The Democrat, who just kicked off her second term leading the state, included an additional $5.3 million in her proposed $9.9-billion budget for the fiscal year that begins July 1 to grow the Rhode Island Promise scholarship, which is currently offered only to recent high school graduates enrolled at CCRI.
The revised version of the program would include RIC students who earn 60 credits and maintain at least a 2.5 grade point average during their freshman and sophomore years at the school. Students who used their scholarship at CCRI would not be eligible for free tuition at RIC.
“This small but smart investment — a few million dollars in a $10 billion budget — will change lives, strengthen our economy and help us fulfill our obligation to ensure that every Rhode Islander can get a good job,” Raimondo said during her State of the State address this week. “If we do this, Rhode Island College will arguably offer the most affordable four-year degree in America.”
Adults who are at least 25 years old would be eligible for up to four years of free tuition at CCRI if they earn at least 18 credits – that’s typically six courses – a year. State officials say the program would apply to people over the age of 25 because that’s the age when people are labeled “adult learners” by the federal government.

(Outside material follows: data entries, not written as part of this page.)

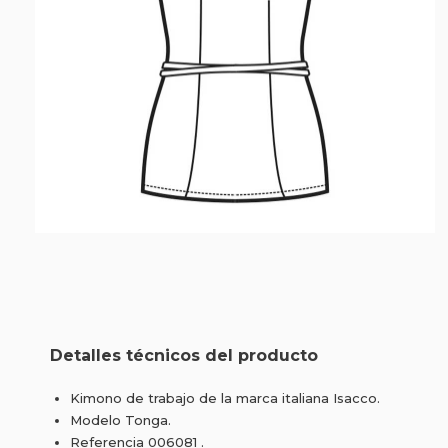
Detalles técnicos del producto
Kimono de trabajo de la marca italiana Isacco.
Modelo Tonga.
Referencia 006081 .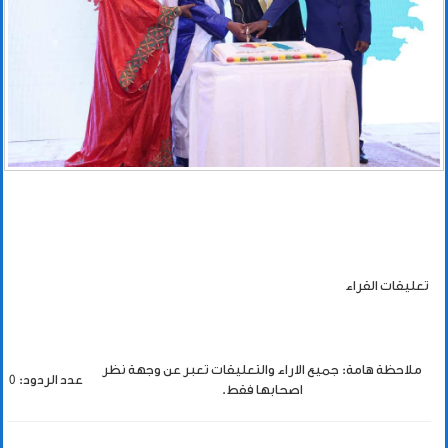
تعليقات القراء
ملاحظة هامة: جميع الاراء والتعليقات تعبر عن وجهة نظر
عدد الردود: 0
اصحابها فقط.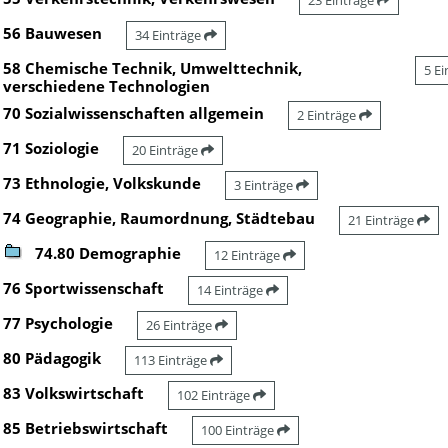
23 Einträge
56 Bauwesen
34 Einträge
58 Chemische Technik, Umwelttechnik,
5 E
verschiedene Technologien
70 Sozialwissenschaften allgemein
2 Einträge
71 Soziologie
20 Einträge
73 Ethnologie, Volkskunde
3 Einträge
74 Geographie, Raumordnung, Städtebau
21 Einträge
74.80 Demographie
12 Einträge
76 Sportwissenschaft
14 Einträge
77 Psychologie
26 Einträge
80 Pädagogik
113 Einträge
83 Volkswirtschaft
102 Einträge
85 Betriebswirtschaft
100 Einträge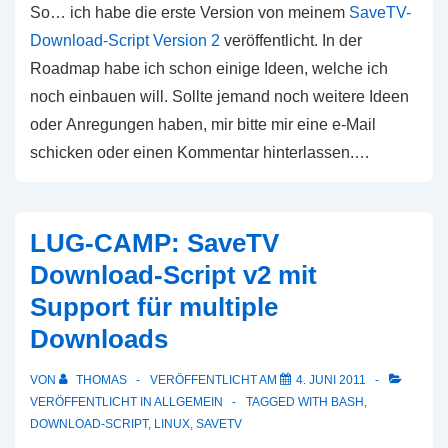
So… ich habe die erste Version von meinem
SaveTV-
Download-Script Version 2
veröffentlicht. In der
Roadmap habe ich schon einige Ideen, welche ich
noch einbauen will. Sollte jemand noch weitere Ideen
oder Anregungen haben, mir bitte mir eine e-Mail
schicken oder einen Kommentar hinterlassen.…
LUG-CAMP: SaveTV
Download-Script v2 mit
Support für multiple
Downloads
VON
THOMAS
VERÖFFENTLICHT AM
4. JUNI 2011
VERÖFFENTLICHT IN
ALLGEMEIN
TAGGED WITH
BASH
,
DOWNLOAD-SCRIPT
,
LINUX
,
SAVETV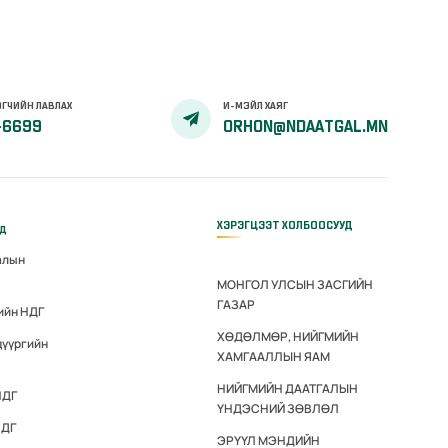
ГЧИЙН ЛАВЛАХ
И-МЭЙЛ ХАЯГ
-6699
ORHON@NDAATGAL.MN
ХЭРЭГЦЭЭТ ХОЛБООСУУД
үд
алын
МОНГОЛ УЛСЫН ЗАСГИЙН
ГАЗАР
ийн НДГ
ХӨДӨЛМӨР, НИЙГМИЙН
дүүргийн
ХАМГААЛЛЫН ЯАМ
НИЙГМИЙН ДААТГАЛЫН
НДГ
ҮНДЭСНИЙ ЗӨВЛӨЛ
НДГ
ЭРҮҮЛ МЭНДИЙН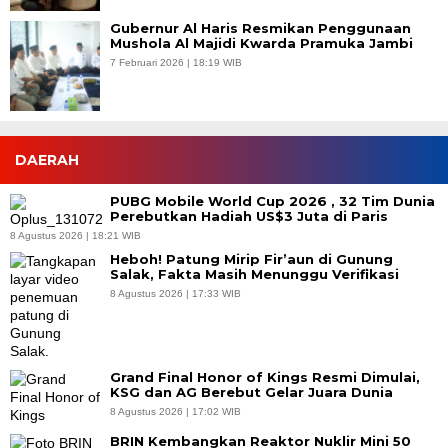
Gubernur Al Haris Resmikan Penggunaan
Mushola Al Majidi Kwarda Pramuka Jambi
7 Februari 2026 | 18:19 WIB
DAERAH
PUBG Mobile World Cup 2026 , 32 Tim Dunia
Perebutkan Hadiah US$3 Juta di Paris
8 Agustus 2026 | 18:21 WIB
Heboh! Patung Mirip Fir’aun di Gunung
Salak, Fakta Masih Menunggu Verifikasi
8 Agustus 2026 | 17:33 WIB
Grand Final Honor of Kings Resmi Dimulai,
KSG dan AG Berebut Gelar Juara Dunia
8 Agustus 2026 | 17:02 WIB
BRIN Kembangkan Reaktor Nuklir Mini 50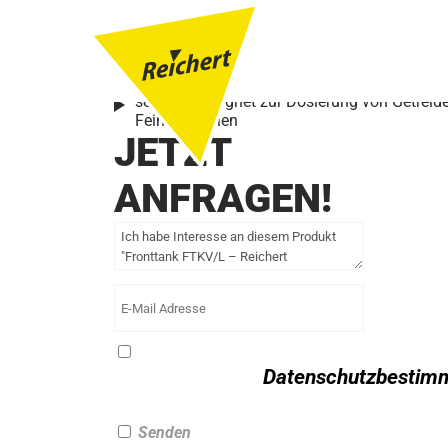
**neu**
Fronttank FTKV/L
beste Übersicht, flexibel durch Aufsätze
Tankgröße: 1650 bis 3100 Liter
sehr gut geeignet zur Dosierung von Getreid
Feinsämereien
JETZT
ANFRAGEN!
Ich stimme den
Datenschutzbestim
zu.
Senden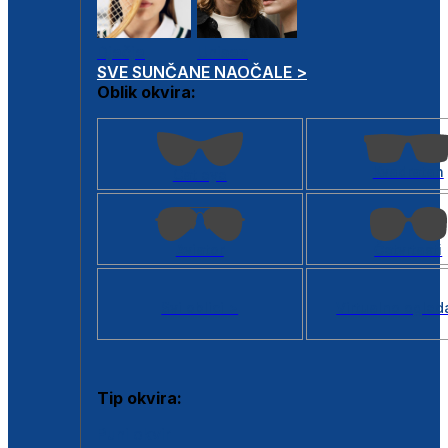
Dječje
Unisex
SVE SUNČANE NAOČALE >
Oblik okvira:
Kvadratan
Cat eye
Aviator
Četvrtasti
Svi oblici >
Virtualno ogled
Tip okvira:
Puni okvir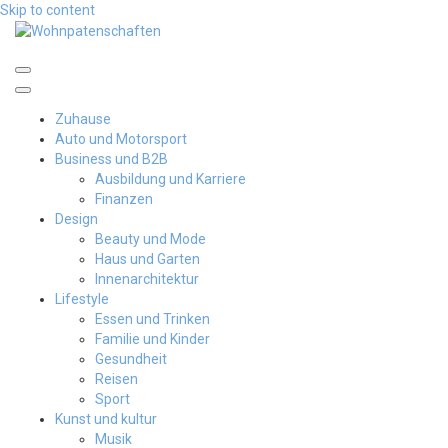
Skip to content
Wohnpatenschaften
Zuhause
Auto und Motorsport
Business und B2B
Ausbildung und Karriere
Finanzen
Design
Beauty und Mode
Haus und Garten
Innenarchitektur
Lifestyle
Essen und Trinken
Familie und Kinder
Gesundheit
Reisen
Sport
Kunst und kultur
Musik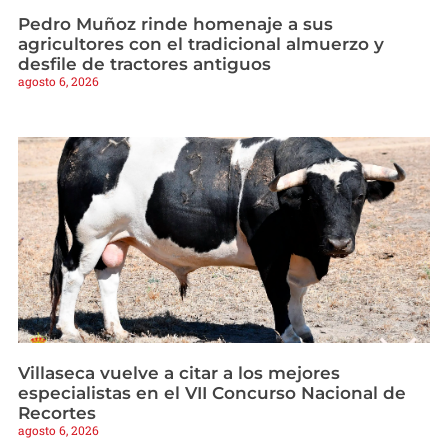
Pedro Muñoz rinde homenaje a sus
agricultores con el tradicional almuerzo y
desfile de tractores antiguos
agosto 6, 2026
Villaseca vuelve a citar a los mejores
especialistas en el VII Concurso Nacional de
Recortes
agosto 6, 2026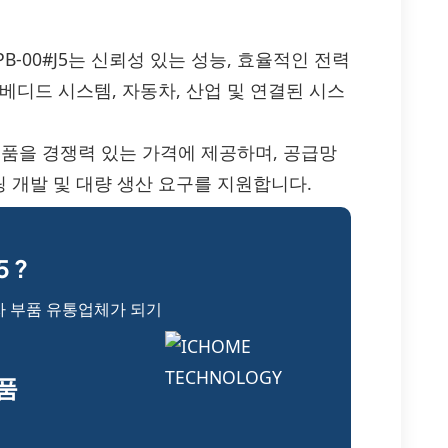
K0654DPB-00#J5는 신뢰성 있는 성능, 효율적인 전력
베디드 시스템, 자동차, 산업 및 연결된 시스
#J5 제품을 경쟁력 있는 가격에 제공하며, 공급망
 개발 및 대량 생산 요구를 지원합니다.
 ?
자 부품 유통업체가 되기
부품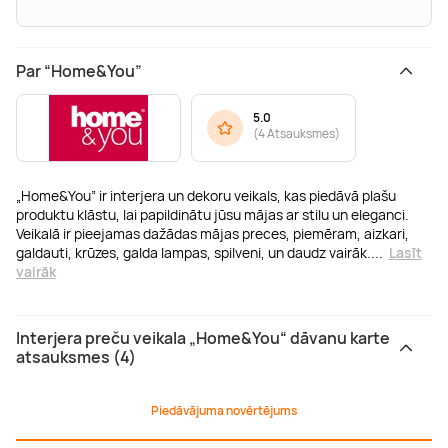
Par “Home&You”
5.0
(
4 Atsauksmes
)
„Home&You” ir interjera un dekoru veikals, kas piedāvā plašu
produktu klāstu, lai papildinātu jūsu mājas ar stilu un eleganci.
Veikalā ir pieejamas dažādas mājas preces, piemēram, aizkari,
galdauti, krūzes, galda lampas, spilveni, un daudz vairāk.
...
Lasīt
vairāk
Interjera preču veikala „Home&You“ dāvanu karte
atsauksmes (4)
Piedāvājuma novērtējums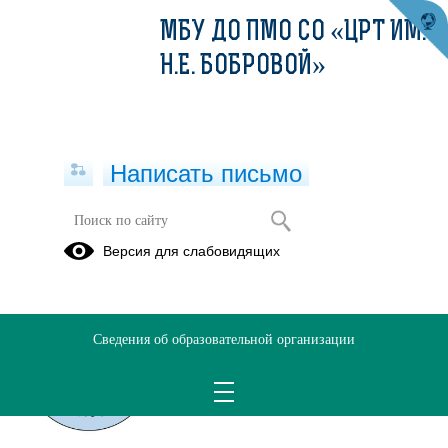
МБУ ДО ПМО СО «ЦРТ ИМ.
Н.Е. БОБРОВОЙ»
Написать письмо
Публикации за 20.05.2026
Версия для слабовидящих
20.05.2026
Приказ о результатах
Сведения об образовательной организации
городского квеста
"Полевская волость"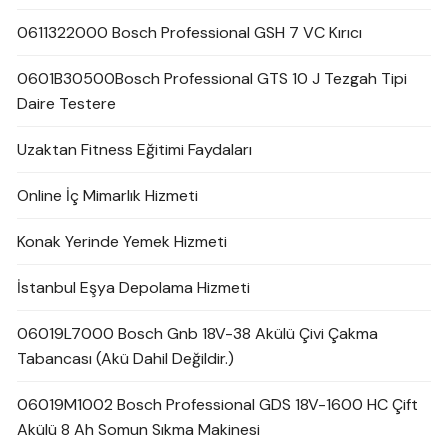
0611322000 Bosch Professional GSH 7 VC Kırıcı
0601B30500Bosch Professional GTS 10 J Tezgah Tipi
Daire Testere
Uzaktan Fitness Eğitimi Faydaları
Online İç Mimarlık Hizmeti
Konak Yerinde Yemek Hizmeti
İstanbul Eşya Depolama Hizmeti
06019L7000 Bosch Gnb 18V-38 Akülü Çivi Çakma
Tabancası (Akü Dahil Değildir.)
06019M1002 Bosch Professional GDS 18V-1600 HC Çift
Akülü 8 Ah Somun Sıkma Makinesi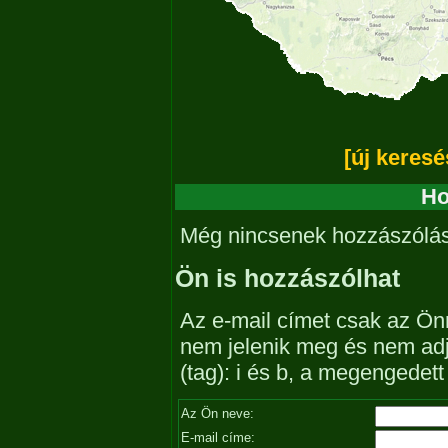
[új keresé
Ho
Még nincsenek hozzászólá
Ön is hozzászólhat
Az e-mail címet csak az Önn
nem jelenik meg és nem ad
(tag): i és b, a megengedet
Az Ön neve:
E-mail címe: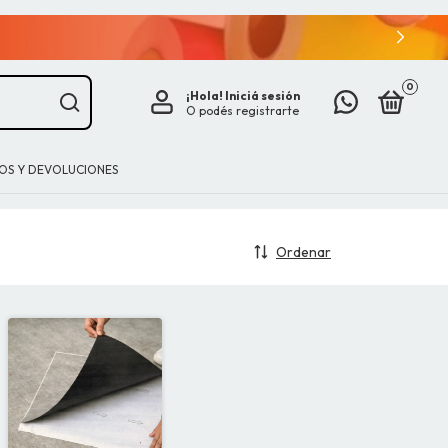
0
¡Hola!
Iniciá sesión
O podés registrarte
IOS Y DEVOLUCIONES
Ordenar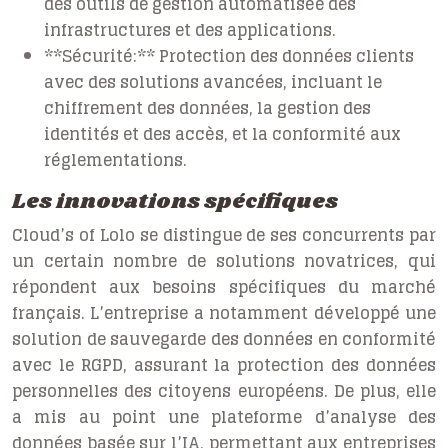
des outils de gestion automatisée des
infrastructures et des applications.
**Sécurité:** Protection des données clients
avec des solutions avancées, incluant le
chiffrement des données, la gestion des
identités et des accès, et la conformité aux
réglementations.
Les innovations spécifiques
Cloud’s of Lolo se distingue de ses concurrents par
un certain nombre de solutions novatrices, qui
répondent aux besoins spécifiques du marché
français. L’entreprise a notamment développé une
solution de sauvegarde des données en conformité
avec le RGPD, assurant la protection des données
personnelles des citoyens européens. De plus, elle
a mis au point une plateforme d’analyse des
données basée sur l’IA, permettant aux entreprises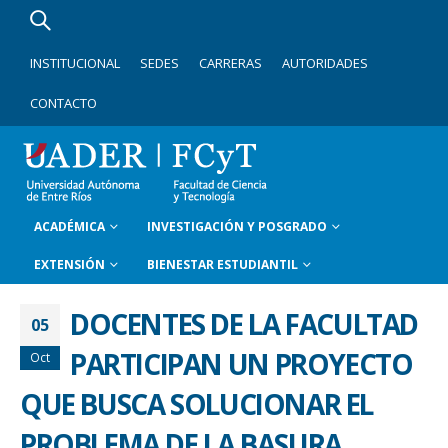
INSTITUCIONAL
SEDES
CARRERAS
AUTORIDADES
CONTACTO
ACADÉMICA
INVESTIGACIÓN Y POSGRADO
EXTENSIÓN
BIENESTAR ESTUDIANTIL
DOCENTES DE LA FACULTAD
05
PARTICIPAN UN PROYECTO
Oct
QUE BUSCA SOLUCIONAR EL
PROBLEMA DE LA BASURA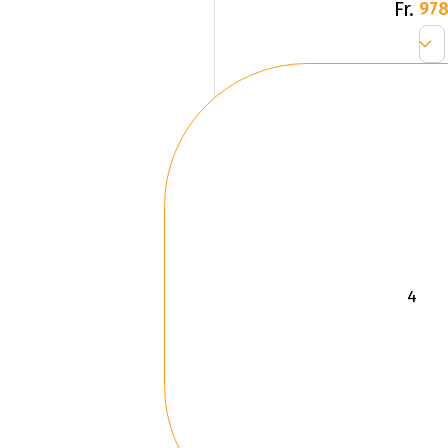
Fr.
978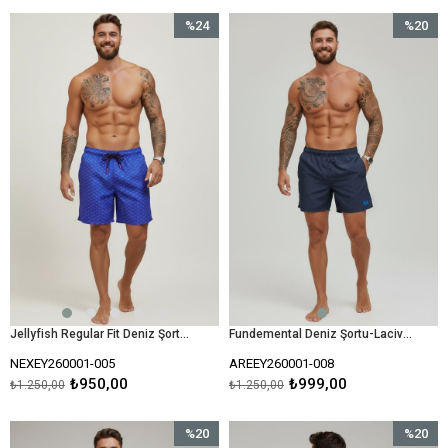
%24
%20
İndirim
İndirim
%24İndirim
%20İndir
Jellyfish Regular Fit Deniz Şortu-Mavi
Fundemental Deniz Şortu-Lacivert
NEXEY260001-005
AREEY260001-008
₺950,00
₺999,00
₺1.250,00
₺1.250,00
%20
%20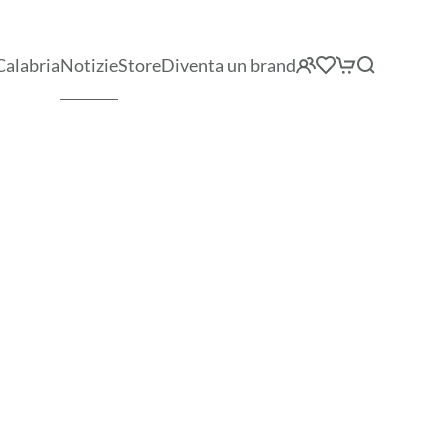
Calabria
Notizie
Store
Diventa un brand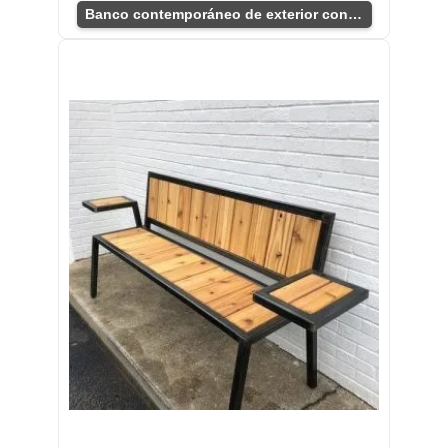
Banco contemporáneo de exterior con respaldo robusto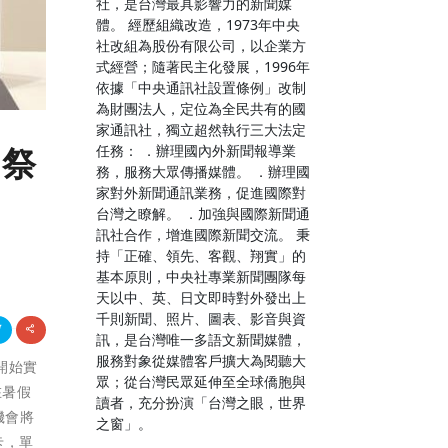
社，是台灣最具影響力的新聞媒
體。 經歷組織改造，1973年中央
社改組為股份有限公司，以企業方
式經營；隨著民主化發展，1996年
依據「中央通訊社設置條例」改制
為財團法人，定位為全民共有的國
家通訊社，獨立超然執行三大法定
任務： ．辦理國內外新聞報導業
樂祭
務，服務大眾傳播媒體。 ．辦理國
家對外新聞通訊業務，促進國際對
台灣之瞭解。 ．加強與國際新聞通
訊社合作，增進國際新聞交流。 秉
持「正確、領先、客觀、翔實」的
基本原則，中央社專業新聞團隊每
天以中、英、日文即時對外發出上
千則新聞、照片、圖表、影音與資
訊，是台灣唯一多語文新聞媒體，
服務對象從媒體客戶擴大為閱聽大
5開始實
眾；從台灣民眾延伸至全球僑胞與
在暑假
讀者，充分扮演「台灣之眼，世界
機會將
之窗」。
卡，單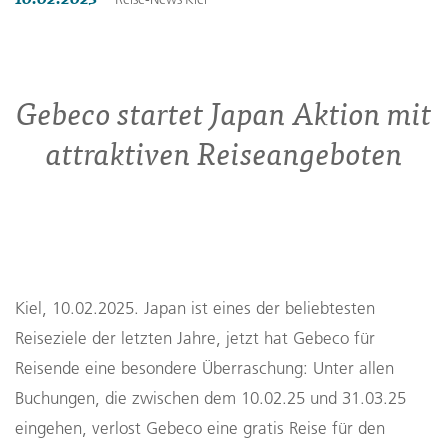
Gebeco startet Japan Aktion mit
attraktiven Reiseangeboten
Kiel, 10.02.2025. Japan ist eines der beliebtesten
Reiseziele der letzten Jahre, jetzt hat Gebeco für
Reisende eine besondere Überraschung: Unter allen
Buchungen, die zwischen dem 10.02.25 und 31.03.25
eingehen, verlost Gebeco eine gratis Reise für den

Rhode Island’s version of free tuition is considered a last-dollar scholarship, which means students are required to exhaust all other forms of non-loan financial aid – like the federal Pell grant – before the state covers the balance. A year of in-state tuition costs just over $4,000 at CCRI and $8,929 at RIC.
The Raimondo administration launched its Promise program in the fall of 2017 with 1,577 students at CCRI, and 62% of them returned to the school for their second year, according to state data.
Raimondo and officials at CCRI have said the spike in retention is a sign the program is working, but critics have noted that only 22% of the first cohort of Promise recipients were on track to earn an associate’s degree as of the beginning of their sophomore year.
Raimondo’s budget proposal includes a total of $13.2 million for the Promise program, the bulk of which would go to CCRI. It’s unclear how many current RIC freshmen or sophomores would be eligible for the program beginning in the fall.
The scholarship expansion is among several significant education investments included in Raimondo’s proposed budget.
She is also asking for $10 million to begin implementing universal publicly-funded pre-K and an additional $30 million for cities and towns through the education funding formula. The budget also includes $2.25 million for districts with high percentages of English language learners, bringing total state funding for that population of students to $5 million.